朽ちかけた廃屋が小刻みに揺れると床も壁も不気味な音を立てて軋んだ、壁板の隙間から妖光が部屋の中に射し込んで床で狂ったように踊る。

部屋の中を淡く照らしていた魔術道具の光もその踊りに合わせるように明滅しはじめた。


「リズ何が起きてるんだ?」

マティアスは古びた部屋の中を狼狽えながら見廻す。


「あたしにも分からないよ、でも何かとんでもない事が外で起きているんだ、大きな力がおじいちゃんの魔術陣地に干渉しているのさ」

リズは床にペタリと座り込んで古びた長椅子の下を覗き込みながら答える、そこに怯えて縮こまる白い小さな猿がいる。


「この子も怯えているよ」


マティアスが勇気をだして窓の鎧戸を開けた、そこから覗いた空は狂った様に激しく青白く明滅していた、マティアスはうめき声を上げ鎧戸を慌てて閉じた。

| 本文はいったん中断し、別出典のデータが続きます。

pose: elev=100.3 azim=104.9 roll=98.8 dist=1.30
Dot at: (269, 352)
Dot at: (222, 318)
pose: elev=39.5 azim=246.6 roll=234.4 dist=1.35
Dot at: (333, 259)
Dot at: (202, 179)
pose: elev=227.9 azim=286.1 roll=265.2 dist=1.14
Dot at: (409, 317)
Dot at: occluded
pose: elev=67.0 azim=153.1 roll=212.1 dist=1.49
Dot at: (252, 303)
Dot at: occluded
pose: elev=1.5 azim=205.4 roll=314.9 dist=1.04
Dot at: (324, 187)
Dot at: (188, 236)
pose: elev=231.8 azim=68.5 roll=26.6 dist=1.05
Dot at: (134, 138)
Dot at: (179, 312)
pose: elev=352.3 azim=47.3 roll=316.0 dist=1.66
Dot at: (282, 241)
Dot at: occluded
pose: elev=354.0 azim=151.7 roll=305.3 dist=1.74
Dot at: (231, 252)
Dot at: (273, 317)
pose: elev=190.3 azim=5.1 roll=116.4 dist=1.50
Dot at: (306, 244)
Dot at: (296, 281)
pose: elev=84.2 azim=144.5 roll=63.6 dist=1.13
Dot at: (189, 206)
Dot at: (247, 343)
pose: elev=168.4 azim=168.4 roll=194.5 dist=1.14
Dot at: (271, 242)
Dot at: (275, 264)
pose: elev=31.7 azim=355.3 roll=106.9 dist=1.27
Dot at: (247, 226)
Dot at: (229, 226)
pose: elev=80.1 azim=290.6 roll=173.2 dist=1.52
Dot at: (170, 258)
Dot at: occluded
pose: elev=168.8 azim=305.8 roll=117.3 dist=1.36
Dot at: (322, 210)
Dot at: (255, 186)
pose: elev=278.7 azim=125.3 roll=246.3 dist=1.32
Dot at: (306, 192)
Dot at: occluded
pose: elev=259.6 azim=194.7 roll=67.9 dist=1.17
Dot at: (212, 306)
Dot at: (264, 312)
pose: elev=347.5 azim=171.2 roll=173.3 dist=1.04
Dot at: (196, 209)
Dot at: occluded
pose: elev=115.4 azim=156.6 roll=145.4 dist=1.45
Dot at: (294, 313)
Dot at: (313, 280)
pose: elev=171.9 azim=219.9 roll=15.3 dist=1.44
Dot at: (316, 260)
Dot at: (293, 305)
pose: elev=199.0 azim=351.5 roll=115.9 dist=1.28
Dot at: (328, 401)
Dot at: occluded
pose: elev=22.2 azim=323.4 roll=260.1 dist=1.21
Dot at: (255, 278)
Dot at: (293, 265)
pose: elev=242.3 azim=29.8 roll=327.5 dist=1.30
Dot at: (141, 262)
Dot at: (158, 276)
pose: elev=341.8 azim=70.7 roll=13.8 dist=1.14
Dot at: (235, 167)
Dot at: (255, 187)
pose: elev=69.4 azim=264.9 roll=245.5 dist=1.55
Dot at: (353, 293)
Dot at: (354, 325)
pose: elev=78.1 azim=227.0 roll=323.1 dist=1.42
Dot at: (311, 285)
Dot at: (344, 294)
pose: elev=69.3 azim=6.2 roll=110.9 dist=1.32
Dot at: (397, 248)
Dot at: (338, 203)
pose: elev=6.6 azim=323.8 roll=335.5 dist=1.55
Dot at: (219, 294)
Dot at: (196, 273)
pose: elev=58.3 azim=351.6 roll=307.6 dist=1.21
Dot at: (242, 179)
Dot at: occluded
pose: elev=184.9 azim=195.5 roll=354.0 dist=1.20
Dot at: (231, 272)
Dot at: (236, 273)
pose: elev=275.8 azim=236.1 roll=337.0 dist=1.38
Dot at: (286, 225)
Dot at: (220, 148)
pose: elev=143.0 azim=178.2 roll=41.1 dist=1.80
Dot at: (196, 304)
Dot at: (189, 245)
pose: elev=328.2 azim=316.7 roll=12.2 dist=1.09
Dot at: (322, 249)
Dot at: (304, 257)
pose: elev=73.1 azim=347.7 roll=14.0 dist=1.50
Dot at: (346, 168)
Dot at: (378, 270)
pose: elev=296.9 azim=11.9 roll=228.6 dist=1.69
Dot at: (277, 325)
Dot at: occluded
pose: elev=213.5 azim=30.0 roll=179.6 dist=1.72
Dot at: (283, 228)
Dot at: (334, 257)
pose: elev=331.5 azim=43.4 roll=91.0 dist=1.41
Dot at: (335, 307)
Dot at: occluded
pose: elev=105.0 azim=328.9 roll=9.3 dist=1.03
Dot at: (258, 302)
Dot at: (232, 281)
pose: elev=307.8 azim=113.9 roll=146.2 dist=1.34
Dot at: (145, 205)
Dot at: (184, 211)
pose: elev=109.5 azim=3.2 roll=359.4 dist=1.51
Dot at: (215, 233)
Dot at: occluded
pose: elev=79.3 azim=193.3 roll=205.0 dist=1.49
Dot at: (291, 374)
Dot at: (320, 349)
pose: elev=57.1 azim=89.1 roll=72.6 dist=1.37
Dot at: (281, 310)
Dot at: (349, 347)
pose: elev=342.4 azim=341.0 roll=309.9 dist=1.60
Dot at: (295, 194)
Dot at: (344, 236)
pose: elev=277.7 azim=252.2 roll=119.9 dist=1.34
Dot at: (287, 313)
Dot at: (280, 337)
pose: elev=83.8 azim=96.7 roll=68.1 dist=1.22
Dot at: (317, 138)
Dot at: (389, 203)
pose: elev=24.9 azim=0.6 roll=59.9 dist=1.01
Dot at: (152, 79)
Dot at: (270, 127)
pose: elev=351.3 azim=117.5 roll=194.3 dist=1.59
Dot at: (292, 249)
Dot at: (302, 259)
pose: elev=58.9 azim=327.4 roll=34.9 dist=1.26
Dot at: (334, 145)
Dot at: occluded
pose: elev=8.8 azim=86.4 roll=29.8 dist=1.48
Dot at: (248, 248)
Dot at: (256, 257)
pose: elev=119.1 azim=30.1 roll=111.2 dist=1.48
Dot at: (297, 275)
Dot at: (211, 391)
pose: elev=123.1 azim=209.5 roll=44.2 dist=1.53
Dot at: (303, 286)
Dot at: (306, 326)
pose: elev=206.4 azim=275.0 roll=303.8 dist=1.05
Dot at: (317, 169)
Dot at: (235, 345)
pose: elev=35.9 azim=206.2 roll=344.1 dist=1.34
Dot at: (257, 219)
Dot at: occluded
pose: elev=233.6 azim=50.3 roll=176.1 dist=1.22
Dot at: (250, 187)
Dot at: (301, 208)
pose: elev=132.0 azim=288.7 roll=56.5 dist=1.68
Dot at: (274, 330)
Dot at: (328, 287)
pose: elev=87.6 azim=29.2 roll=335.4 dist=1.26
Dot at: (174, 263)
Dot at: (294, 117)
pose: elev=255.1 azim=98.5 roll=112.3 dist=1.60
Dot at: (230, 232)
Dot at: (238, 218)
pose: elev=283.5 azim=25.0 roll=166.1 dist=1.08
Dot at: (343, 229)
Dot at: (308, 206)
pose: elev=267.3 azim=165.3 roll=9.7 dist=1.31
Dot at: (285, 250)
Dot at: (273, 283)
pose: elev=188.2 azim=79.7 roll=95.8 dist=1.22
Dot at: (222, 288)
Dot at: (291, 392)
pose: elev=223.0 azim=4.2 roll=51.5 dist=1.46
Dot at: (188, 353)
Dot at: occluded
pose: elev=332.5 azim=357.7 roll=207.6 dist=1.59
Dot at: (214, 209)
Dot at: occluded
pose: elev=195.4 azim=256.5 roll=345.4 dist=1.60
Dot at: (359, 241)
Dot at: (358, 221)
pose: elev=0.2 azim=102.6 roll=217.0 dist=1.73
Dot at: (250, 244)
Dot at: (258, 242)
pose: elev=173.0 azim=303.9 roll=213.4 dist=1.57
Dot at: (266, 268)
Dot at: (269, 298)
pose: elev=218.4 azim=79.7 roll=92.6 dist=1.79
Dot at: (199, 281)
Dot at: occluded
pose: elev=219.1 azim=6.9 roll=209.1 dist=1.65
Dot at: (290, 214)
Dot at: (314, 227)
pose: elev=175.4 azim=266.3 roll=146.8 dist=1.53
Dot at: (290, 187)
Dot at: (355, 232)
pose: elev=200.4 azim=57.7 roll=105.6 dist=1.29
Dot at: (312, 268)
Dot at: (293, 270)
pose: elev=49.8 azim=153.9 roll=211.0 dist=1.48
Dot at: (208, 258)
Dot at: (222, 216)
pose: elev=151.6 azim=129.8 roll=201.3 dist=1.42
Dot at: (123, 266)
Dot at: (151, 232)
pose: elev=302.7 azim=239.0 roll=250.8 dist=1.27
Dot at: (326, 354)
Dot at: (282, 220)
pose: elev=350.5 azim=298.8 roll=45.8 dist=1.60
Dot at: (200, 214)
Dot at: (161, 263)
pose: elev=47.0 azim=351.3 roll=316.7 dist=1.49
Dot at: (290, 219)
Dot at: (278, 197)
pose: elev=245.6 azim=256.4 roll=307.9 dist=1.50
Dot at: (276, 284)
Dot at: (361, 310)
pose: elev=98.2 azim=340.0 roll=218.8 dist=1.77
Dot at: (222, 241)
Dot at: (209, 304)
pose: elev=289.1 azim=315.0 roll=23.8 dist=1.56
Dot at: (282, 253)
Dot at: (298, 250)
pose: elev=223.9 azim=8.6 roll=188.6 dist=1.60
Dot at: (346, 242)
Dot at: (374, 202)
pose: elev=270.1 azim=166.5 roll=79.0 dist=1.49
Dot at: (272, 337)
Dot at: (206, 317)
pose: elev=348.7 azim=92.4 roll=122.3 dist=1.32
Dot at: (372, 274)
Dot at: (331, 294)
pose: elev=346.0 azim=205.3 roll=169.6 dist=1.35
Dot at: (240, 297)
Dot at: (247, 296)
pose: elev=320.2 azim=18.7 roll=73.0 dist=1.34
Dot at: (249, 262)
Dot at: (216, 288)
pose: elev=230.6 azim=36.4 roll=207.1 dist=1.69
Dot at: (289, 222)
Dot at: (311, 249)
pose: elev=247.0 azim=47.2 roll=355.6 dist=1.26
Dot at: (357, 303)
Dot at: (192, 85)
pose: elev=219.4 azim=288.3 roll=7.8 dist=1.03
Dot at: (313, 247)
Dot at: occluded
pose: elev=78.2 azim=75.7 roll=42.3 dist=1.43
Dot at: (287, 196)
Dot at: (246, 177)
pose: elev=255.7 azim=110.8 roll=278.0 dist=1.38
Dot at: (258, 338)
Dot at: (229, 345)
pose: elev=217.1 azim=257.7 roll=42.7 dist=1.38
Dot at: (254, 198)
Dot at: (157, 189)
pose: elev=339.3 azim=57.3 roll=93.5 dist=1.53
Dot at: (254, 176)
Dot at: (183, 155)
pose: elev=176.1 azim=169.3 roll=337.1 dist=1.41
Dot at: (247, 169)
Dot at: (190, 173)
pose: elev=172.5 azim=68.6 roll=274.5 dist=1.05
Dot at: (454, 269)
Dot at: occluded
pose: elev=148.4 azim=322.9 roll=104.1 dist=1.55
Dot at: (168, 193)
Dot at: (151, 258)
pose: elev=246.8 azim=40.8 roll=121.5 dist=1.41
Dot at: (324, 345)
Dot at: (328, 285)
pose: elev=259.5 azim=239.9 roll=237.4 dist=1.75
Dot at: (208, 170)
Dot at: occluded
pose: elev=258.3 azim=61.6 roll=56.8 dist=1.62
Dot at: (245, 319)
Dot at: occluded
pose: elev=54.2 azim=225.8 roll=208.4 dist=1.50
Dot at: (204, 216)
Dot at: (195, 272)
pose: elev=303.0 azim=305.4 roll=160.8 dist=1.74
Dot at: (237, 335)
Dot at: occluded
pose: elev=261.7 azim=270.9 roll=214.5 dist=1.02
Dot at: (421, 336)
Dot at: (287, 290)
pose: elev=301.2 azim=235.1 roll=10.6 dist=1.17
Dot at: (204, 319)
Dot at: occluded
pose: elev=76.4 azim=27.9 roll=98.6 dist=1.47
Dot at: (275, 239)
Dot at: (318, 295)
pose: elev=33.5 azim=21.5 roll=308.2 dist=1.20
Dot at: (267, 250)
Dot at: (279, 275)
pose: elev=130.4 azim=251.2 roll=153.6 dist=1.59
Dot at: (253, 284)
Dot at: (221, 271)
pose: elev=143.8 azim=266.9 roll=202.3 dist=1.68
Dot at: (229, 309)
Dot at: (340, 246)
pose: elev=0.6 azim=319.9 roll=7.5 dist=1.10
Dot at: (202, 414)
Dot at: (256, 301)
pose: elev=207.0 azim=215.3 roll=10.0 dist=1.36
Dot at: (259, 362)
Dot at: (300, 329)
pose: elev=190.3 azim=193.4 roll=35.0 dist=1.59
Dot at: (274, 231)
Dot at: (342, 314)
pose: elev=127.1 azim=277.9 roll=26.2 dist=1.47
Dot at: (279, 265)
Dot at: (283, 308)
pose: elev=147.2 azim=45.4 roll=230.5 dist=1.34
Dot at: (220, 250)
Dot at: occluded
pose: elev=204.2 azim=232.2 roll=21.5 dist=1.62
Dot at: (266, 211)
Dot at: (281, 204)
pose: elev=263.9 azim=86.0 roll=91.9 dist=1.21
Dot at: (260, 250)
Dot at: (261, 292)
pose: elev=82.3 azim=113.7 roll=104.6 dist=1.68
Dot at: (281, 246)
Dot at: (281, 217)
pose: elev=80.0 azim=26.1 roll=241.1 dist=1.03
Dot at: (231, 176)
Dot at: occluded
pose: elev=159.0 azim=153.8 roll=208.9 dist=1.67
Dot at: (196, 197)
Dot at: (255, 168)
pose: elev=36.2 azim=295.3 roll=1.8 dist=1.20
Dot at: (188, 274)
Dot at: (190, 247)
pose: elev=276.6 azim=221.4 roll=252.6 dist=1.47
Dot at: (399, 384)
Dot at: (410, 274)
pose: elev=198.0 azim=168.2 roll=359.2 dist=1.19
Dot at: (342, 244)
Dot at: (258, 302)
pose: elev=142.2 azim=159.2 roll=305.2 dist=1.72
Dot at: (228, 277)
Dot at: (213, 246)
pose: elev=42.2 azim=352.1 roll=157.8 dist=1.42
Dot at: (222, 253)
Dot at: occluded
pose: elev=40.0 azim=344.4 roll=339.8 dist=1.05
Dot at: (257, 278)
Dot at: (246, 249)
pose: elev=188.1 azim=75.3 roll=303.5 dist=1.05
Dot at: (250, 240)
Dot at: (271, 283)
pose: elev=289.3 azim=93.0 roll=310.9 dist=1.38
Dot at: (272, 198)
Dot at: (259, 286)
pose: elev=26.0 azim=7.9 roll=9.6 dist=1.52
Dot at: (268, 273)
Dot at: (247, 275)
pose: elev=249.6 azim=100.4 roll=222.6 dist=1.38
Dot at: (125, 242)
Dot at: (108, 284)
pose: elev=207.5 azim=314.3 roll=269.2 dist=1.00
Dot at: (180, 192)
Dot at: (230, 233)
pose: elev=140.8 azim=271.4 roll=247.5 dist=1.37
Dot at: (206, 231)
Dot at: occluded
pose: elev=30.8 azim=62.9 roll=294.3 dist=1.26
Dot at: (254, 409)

やがてガタガタを激しく家が振動しはじめる、リズは屋敷が壊れる様な予感がして長椅子の下に慌てて潜りむ、マティアスもリズを見倣って慌てて三本足の丸机の下に潜り込む。

そして巨人に叩かれた様に廃屋が揺さぶられる、古びた家具が倒れると壊れかけた花瓶が床に落ちて転がって音を立てて砕けた。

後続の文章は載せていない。